Document section
------------------------
SQLite includes a Full-Text Search (FTS) engine. The current version is known as FTS3. The FTS3 engine is designed to catalog and index large bodies of text. Once indexed, the FTS3 engine can quickly search for documents based off various types of keyword searches. Although the FTS3 source is now maintained by the SQLite team, parts of the engine were originally contributed by members of Google’s engineering team.
The FTS3 engine is a virtual table module. Virtual
tables are similar to views, in that they wrap a data source to make it look
and act like a normal table. Views get their data from a SELECT
statement, while virtual tables
depend on user-defined C functions. All of the functions required to
implement a virtual table are wrapped up in an extension known as a module.
For more information on how SQLite modules and virtual tables work, see
Chapter 10.
Full-Text Search is an important and evolving technology, and is one of the areas that is targeted for improvements and enhancements as this book goes to press. Although this section gives a brief overview of the core FTS3 features, if you find yourself considering the FTS3 module, I would encourage you to review the full documentation on the SQLite website.
The FTS3 engine is included in all standard
distributions of the SQLite source (including the amalgamation), but is
turned off by default. To enable basic FTS functionality, define
the
SQLITE_ENABLE_FTS3
compiler directive
when building the SQLite library. To enable the
more advanced matching syntax, also define SQLITE_ENABLE_
FTS3_
PARENTHESIS
.
Once SQLite has been compiled with the FTS3 engine enabled, you can create a document table with an SQL statement similar to this:
CREATE VIRTUAL TABLEtable_name
USING FTS3 (col1
,... );
In addition to providing a table name, you can
define zero or more column names. The name of the column is the only
information that will actually be used. Any type information or column
constraints will be ignored. If no column names are given, FTS will
automatically create one column with the name content
.
FTS tables are often used to hold whole documents,
in which case they only need one column. Other times, they are used to
hold different categories of related information, and require multiple
columns. For example, if you wanted to store email messages in an FTS
table, it might make sense to create separate columns for the "SUBJECT:"
line, "FROM:"
line, "TO:"
line, and message body. This would allow you to
limit searches to a specific column (and the data it contains). The
column specification for an FTS table is largely determined by how you
want to search for the data. FTS also provides an optimized way to
look for a search term across all of the indexed columns.
You can use the standard INSERT
, UPDATE
,
and DELETE
statements to manipulate
data within an FTS table. Like traditional tables, FTS tables have a
ROWID
column that contains a
unique integer for each entry in the table. This column can also be
referred to using the alias DOCID
.
Unlike traditional tables, the ROWID
of an FTS table is stable through a vacuum
(VACUUM in Appendix C), so it can be reliably referenced through a foreign key.
Additionally, FTS tables have an internal column with the same name as
the table name. This column is used for special operations. You cannot
insert or update data in this column.
Any virtual table, including FTS tables, can be
deleted with the standard
DROP TABLE
command.
FTS tables are designed so that any SELECT
statement will work correctly. You can even
search for specific text values or patterns directly with the ==
or LIKE
operators. These will work, although they’ll be
somewhat slow, since standard operators will require a full table
scan.
------------------------
Raw records
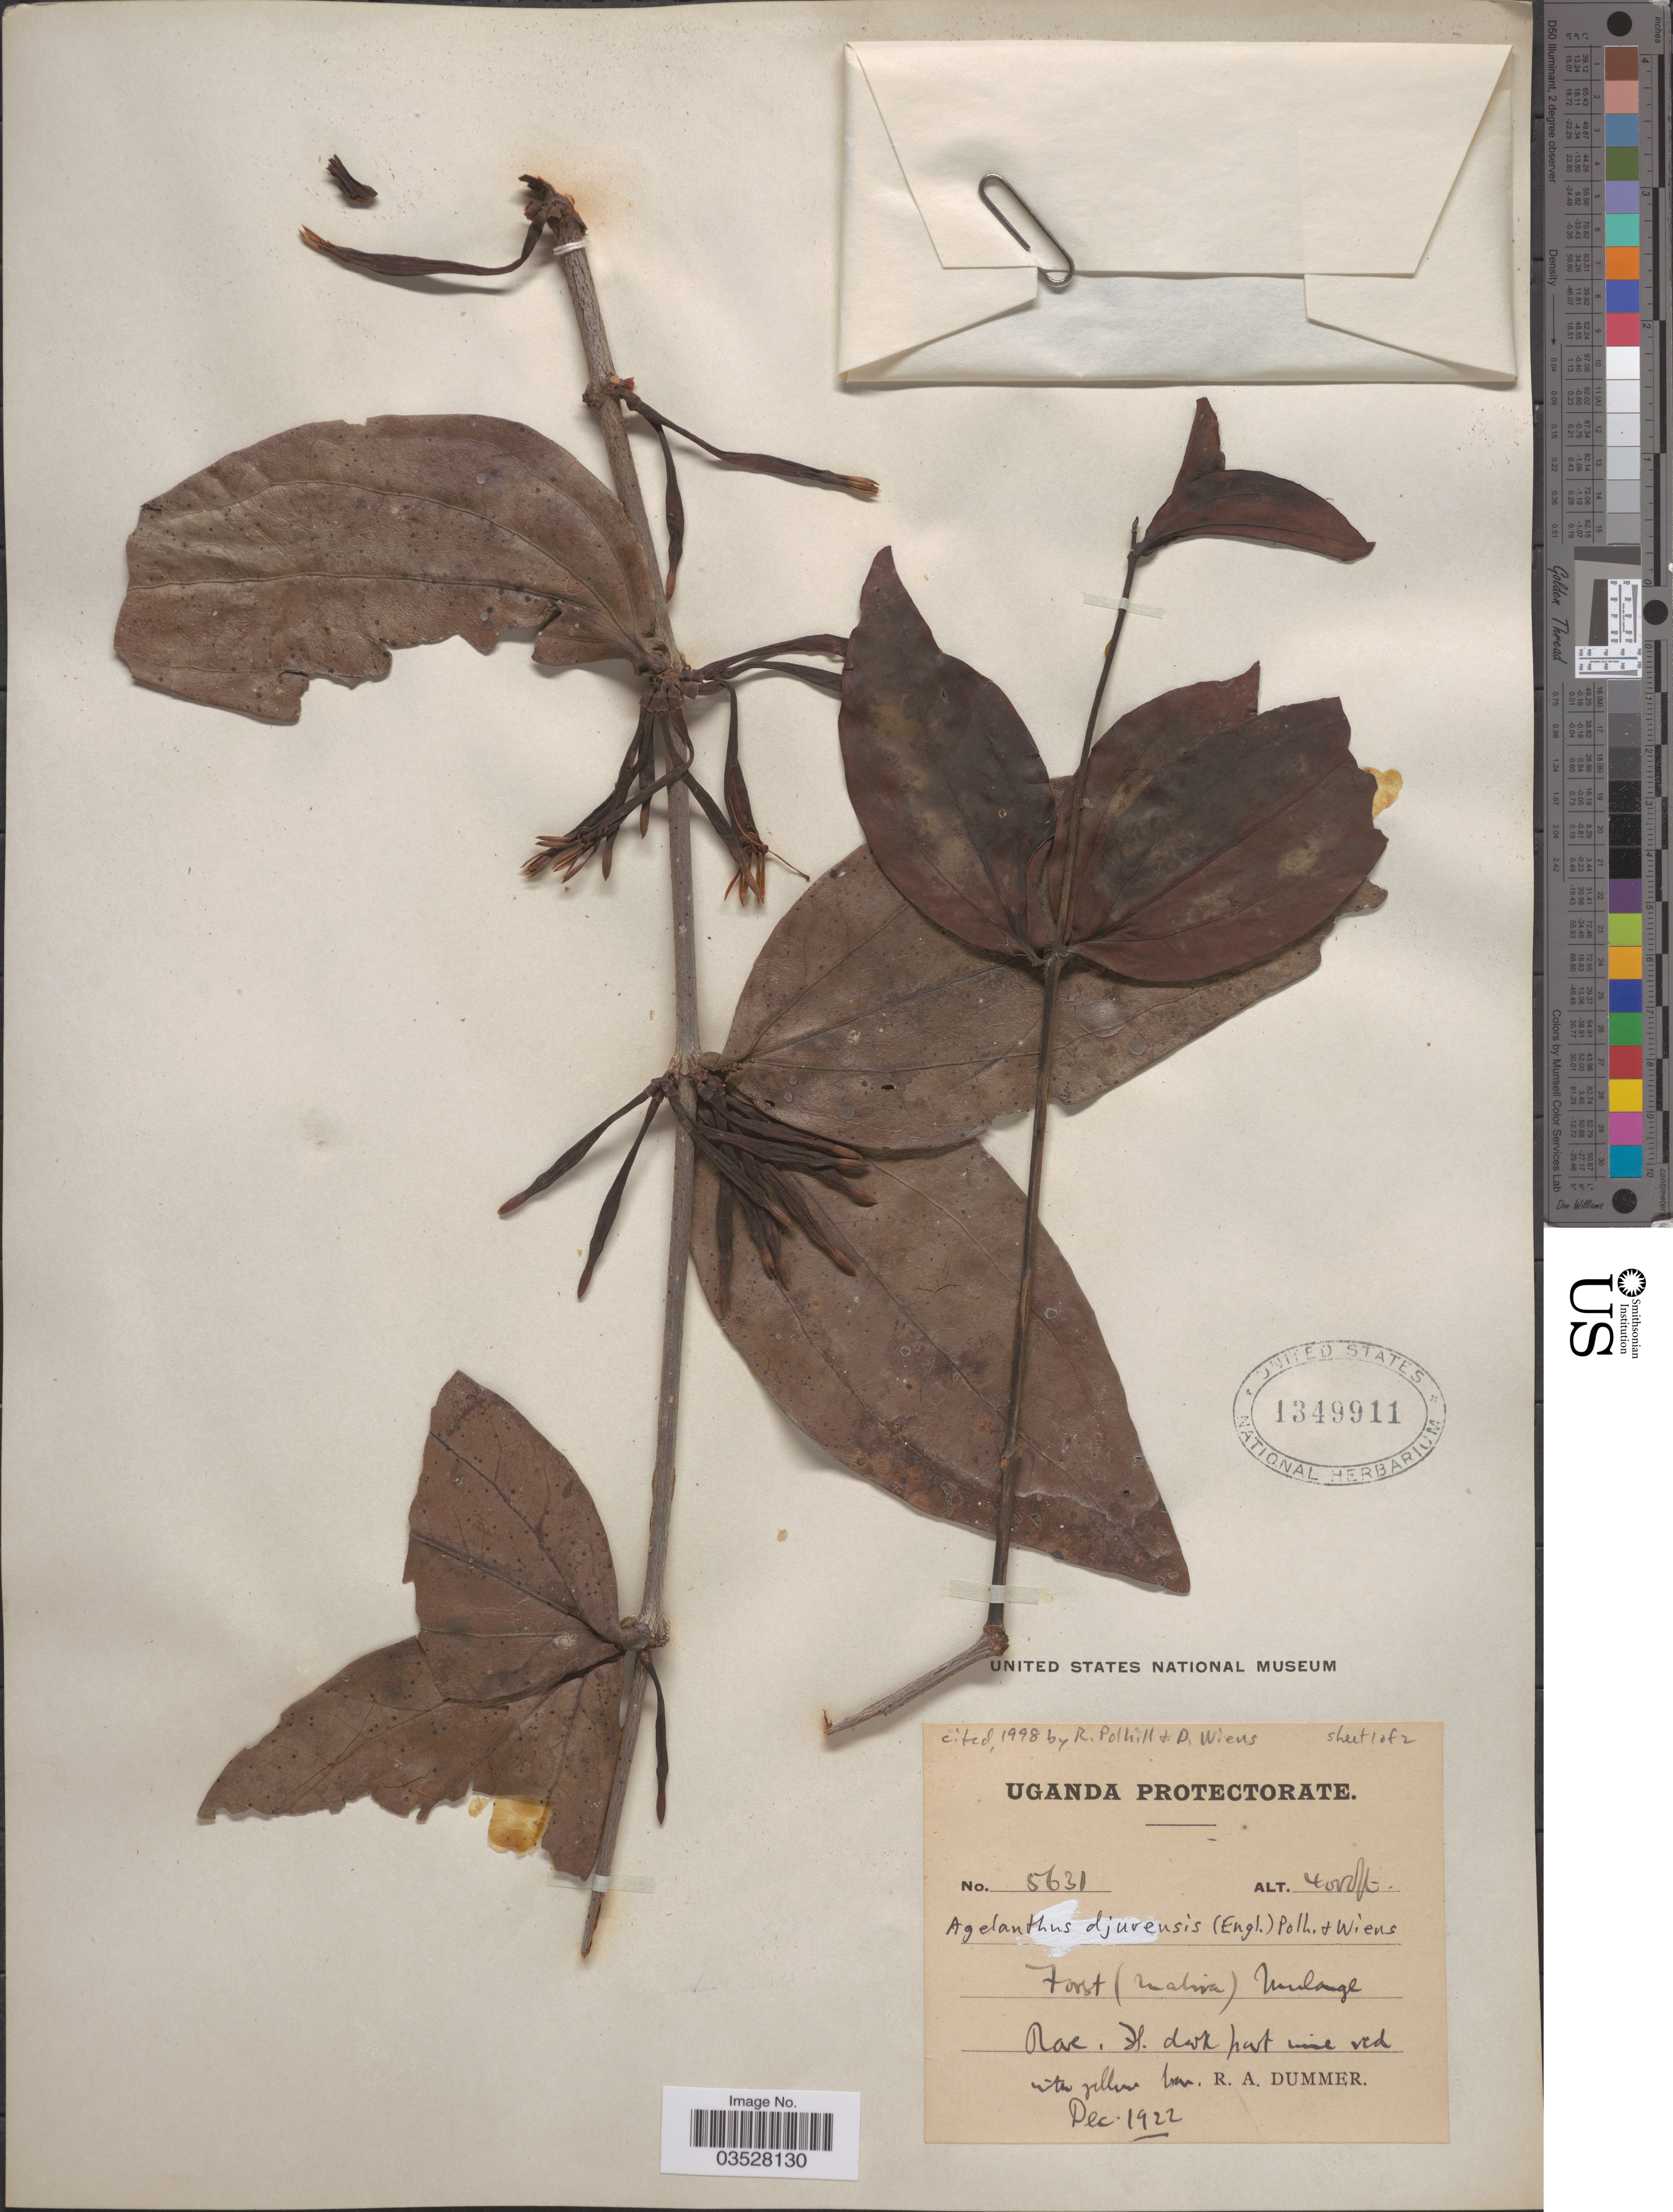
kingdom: Plantae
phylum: Tracheophyta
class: Magnoliopsida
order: Santalales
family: Loranthaceae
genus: Agelanthus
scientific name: Agelanthus djurensis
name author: (Engl.) Polhill & Wiens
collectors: R. Dümmer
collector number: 5631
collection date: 1922-12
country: Uganda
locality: Uganda Protectorate. Fort (Mabira) Mulange. Rare.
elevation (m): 1219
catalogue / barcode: US 1349911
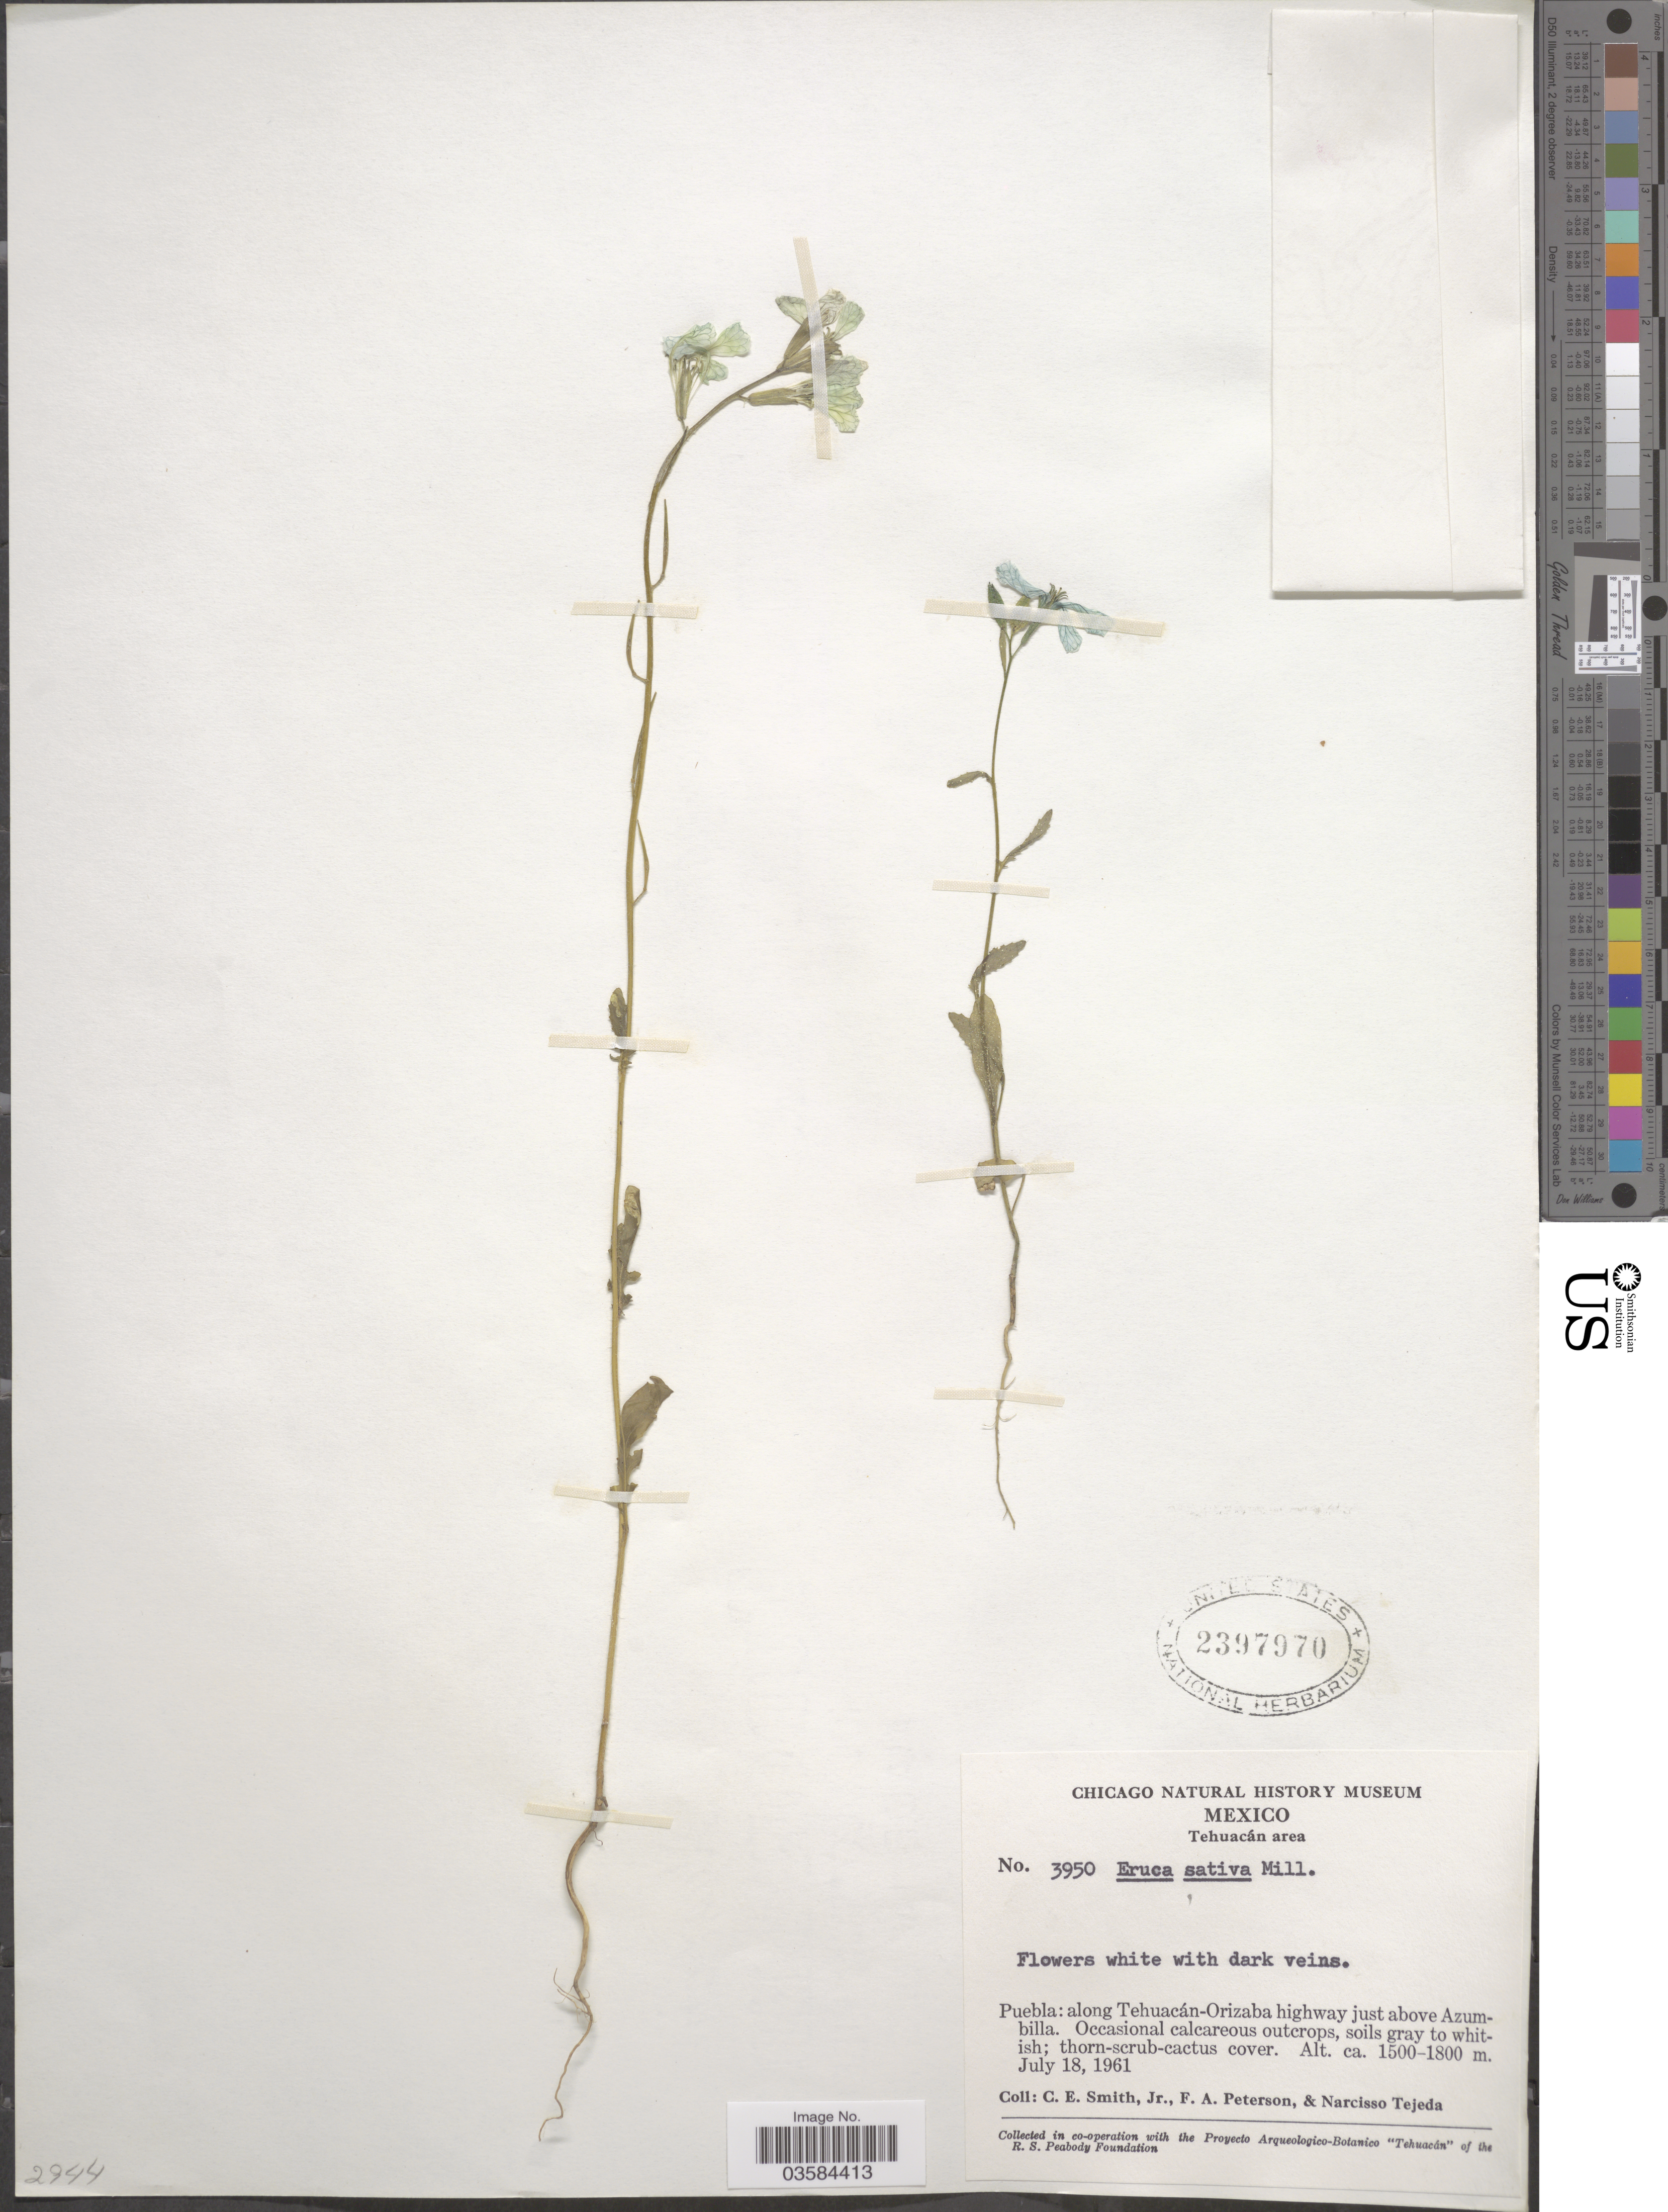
------------------------
To do
A – In the SQLite Full-Text Search section, what column does FTS create when a table is defined without any column names?
B – Please write what comes next in the SQLite Full-Text Search section, picking up after its final sentence.
The lines are separate from the SQLite Full-Text Search section.

Responses to the tasks
A – It automatically creates one column named content.

B –
The real power of the FTS system comes from a
custom
MATCH
operator. This operator is
able to take advantage of the indexes built around the individual text
values, allowing very fast searches over large bodies of text.
Generally, searches are done using a query similar to:
SELECT * FROMfts_table
WHEREfts_column
MATCHsearch_term
;
The search term used by the MATCH
operator has very similar
semantics to those used in a web search engine. Search terms are
broken down and matched against words and terms found in the text
values of the FTS table. Generally, the FTS MATCH
operator is case-insensitive and will only
match against whole words. For example, the search term 'data'
will match 'research data'
, but not 'database'
. The order of the search
terms does not matter. The terms 'cat
dog'
and 'dog cat'
will match the same set of rows.
By default, MATCH
will only match records that contain every word
or term found in the search term. If the extended syntax is enabled,
more complex logic statements can also be used to define more complex
search patterns.
Normally, the terms will only be matched against the specified column. However, every FTS table has a special hidden column that has the same name as the table itself. If this column is specified in the match expression, then all of the columns will be searched. This makes it easy to construct “find all” type searches.
The FTS module is fairly advanced, and offers a large number of search options and index optimizations. If you plan on using the FTS engine in your application, I strongly suggest you spend some time reading the online documentation (http://www.sqlite.org/fts3.html). The official documentation is quite extensive and covers the more advanced search features in some detail, complete with examples.
In addition to explaining the different search patterns, the online documentation also covers index optimization and maintenance. While this level of detail isn’t always required, it can be beneficial for applications that heavily depend on FTS. The documents also explain how to provide a custom tokenizer to adapt the FTS engine to specific applications.
For those that want to dig even deeper, later sections of the document explain some of the internal workings of the FTS index. Information is provided on the shadow tables used by the FTS engine, as well as the process used to generate the token index. This level of knowledge isn’t required to use the FTS system, but it is extremely useful if you are looking to modify the code, or if you’re just curious about what is going on under the hood.